REQUIRED ACTION: Beneath this line is the data. Output exactly the lines from the line with "216 45 9481" to the line with "513 387 5156", both ends included, and nothing more.

****************************************

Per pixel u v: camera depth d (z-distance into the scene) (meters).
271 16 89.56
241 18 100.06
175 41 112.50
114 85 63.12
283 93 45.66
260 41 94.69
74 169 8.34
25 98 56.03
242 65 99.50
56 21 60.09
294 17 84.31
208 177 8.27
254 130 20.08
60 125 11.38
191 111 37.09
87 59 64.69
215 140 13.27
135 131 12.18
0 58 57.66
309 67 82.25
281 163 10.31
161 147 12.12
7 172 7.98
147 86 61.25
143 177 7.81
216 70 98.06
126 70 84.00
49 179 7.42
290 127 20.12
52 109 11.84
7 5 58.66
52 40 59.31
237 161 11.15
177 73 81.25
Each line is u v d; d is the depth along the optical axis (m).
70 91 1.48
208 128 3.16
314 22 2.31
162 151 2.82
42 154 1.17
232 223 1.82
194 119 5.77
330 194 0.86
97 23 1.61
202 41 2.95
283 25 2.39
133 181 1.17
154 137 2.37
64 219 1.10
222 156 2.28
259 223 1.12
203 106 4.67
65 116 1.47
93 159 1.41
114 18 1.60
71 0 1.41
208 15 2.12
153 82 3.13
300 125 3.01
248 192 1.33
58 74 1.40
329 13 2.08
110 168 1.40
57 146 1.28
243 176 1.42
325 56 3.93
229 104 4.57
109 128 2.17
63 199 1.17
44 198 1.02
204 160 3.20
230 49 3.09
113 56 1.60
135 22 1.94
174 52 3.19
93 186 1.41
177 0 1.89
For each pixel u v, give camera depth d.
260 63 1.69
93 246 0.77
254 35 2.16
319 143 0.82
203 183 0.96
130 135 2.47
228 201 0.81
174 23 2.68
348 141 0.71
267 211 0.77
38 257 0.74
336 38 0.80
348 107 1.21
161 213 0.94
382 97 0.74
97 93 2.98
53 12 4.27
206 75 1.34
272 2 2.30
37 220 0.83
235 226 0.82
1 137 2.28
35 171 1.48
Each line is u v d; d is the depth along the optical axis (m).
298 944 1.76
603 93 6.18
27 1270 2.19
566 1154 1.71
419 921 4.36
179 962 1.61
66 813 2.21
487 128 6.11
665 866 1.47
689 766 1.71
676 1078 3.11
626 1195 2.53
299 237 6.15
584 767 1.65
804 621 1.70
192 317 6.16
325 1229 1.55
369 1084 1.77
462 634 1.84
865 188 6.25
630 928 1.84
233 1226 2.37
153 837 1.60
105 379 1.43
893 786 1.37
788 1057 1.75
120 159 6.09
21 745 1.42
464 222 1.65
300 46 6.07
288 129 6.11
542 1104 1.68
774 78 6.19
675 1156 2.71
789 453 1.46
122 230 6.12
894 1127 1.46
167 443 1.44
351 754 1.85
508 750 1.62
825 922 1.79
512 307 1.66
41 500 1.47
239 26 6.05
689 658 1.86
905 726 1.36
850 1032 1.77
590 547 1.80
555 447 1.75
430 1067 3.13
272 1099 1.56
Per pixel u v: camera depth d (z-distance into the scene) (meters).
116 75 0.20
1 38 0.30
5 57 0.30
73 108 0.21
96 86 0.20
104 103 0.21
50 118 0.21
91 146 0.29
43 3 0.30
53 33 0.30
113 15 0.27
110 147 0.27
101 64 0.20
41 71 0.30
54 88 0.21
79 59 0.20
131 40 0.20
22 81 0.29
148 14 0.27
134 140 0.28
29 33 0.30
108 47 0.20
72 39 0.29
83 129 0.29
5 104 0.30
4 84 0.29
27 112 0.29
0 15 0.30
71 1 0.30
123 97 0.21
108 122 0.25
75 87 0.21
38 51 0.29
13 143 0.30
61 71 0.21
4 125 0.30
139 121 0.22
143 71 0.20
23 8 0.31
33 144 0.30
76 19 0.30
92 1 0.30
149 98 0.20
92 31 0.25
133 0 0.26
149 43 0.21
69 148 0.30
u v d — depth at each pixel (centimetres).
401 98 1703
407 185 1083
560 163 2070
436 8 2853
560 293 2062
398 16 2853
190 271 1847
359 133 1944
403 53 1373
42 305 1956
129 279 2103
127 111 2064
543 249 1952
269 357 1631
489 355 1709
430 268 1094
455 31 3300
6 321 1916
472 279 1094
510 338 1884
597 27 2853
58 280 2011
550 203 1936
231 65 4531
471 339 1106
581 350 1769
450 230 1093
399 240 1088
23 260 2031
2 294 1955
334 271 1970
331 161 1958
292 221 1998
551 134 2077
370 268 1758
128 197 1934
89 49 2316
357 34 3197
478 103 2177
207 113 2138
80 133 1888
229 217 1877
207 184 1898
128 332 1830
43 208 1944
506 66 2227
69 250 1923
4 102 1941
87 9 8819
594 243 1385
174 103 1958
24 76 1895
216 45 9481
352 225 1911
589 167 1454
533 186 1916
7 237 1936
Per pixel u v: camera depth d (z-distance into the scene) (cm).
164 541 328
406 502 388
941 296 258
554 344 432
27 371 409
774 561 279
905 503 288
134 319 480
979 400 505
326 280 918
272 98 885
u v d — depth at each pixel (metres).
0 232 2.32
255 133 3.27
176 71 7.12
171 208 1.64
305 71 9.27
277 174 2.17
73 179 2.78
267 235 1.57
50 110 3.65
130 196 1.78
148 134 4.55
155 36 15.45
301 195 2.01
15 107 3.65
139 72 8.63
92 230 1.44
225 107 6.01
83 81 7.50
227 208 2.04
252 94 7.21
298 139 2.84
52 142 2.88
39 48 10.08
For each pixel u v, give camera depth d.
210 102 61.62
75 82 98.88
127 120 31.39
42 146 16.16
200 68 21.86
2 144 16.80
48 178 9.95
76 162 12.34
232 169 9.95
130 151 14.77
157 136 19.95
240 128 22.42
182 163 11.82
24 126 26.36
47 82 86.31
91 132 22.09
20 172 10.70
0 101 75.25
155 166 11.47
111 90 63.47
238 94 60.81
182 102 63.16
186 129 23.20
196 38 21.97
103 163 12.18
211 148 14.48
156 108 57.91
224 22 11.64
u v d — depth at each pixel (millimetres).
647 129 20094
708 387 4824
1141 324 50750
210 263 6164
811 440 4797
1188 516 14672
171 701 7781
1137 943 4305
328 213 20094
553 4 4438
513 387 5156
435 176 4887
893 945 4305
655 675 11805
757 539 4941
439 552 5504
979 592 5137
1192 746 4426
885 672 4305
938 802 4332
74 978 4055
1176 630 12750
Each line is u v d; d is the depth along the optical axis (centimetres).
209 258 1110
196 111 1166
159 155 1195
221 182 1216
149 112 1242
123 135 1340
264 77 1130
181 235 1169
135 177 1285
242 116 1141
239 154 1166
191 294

****************************************

SOLUTION TO THE PROBLEM:
216 45 9481
352 225 1911
589 167 1454
533 186 1916
7 237 1936
Per pixel u v: camera depth d (z-distance into the scene) (cm).
164 541 328
406 502 388
941 296 258
554 344 432
27 371 409
774 561 279
905 503 288
134 319 480
979 400 505
326 280 918
272 98 885
u v d — depth at each pixel (metres).
0 232 2.32
255 133 3.27
176 71 7.12
171 208 1.64
305 71 9.27
277 174 2.17
73 179 2.78
267 235 1.57
50 110 3.65
130 196 1.78
148 134 4.55
155 36 15.45
301 195 2.01
15 107 3.65
139 72 8.63
92 230 1.44
225 107 6.01
83 81 7.50
227 208 2.04
252 94 7.21
298 139 2.84
52 142 2.88
39 48 10.08
For each pixel u v, give camera depth d.
210 102 61.62
75 82 98.88
127 120 31.39
42 146 16.16
200 68 21.86
2 144 16.80
48 178 9.95
76 162 12.34
232 169 9.95
130 151 14.77
157 136 19.95
240 128 22.42
182 163 11.82
24 126 26.36
47 82 86.31
91 132 22.09
20 172 10.70
0 101 75.25
155 166 11.47
111 90 63.47
238 94 60.81
182 102 63.16
186 129 23.20
196 38 21.97
103 163 12.18
211 148 14.48
156 108 57.91
224 22 11.64
u v d — depth at each pixel (millimetres).
647 129 20094
708 387 4824
1141 324 50750
210 263 6164
811 440 4797
1188 516 14672
171 701 7781
1137 943 4305
328 213 20094
553 4 4438
513 387 5156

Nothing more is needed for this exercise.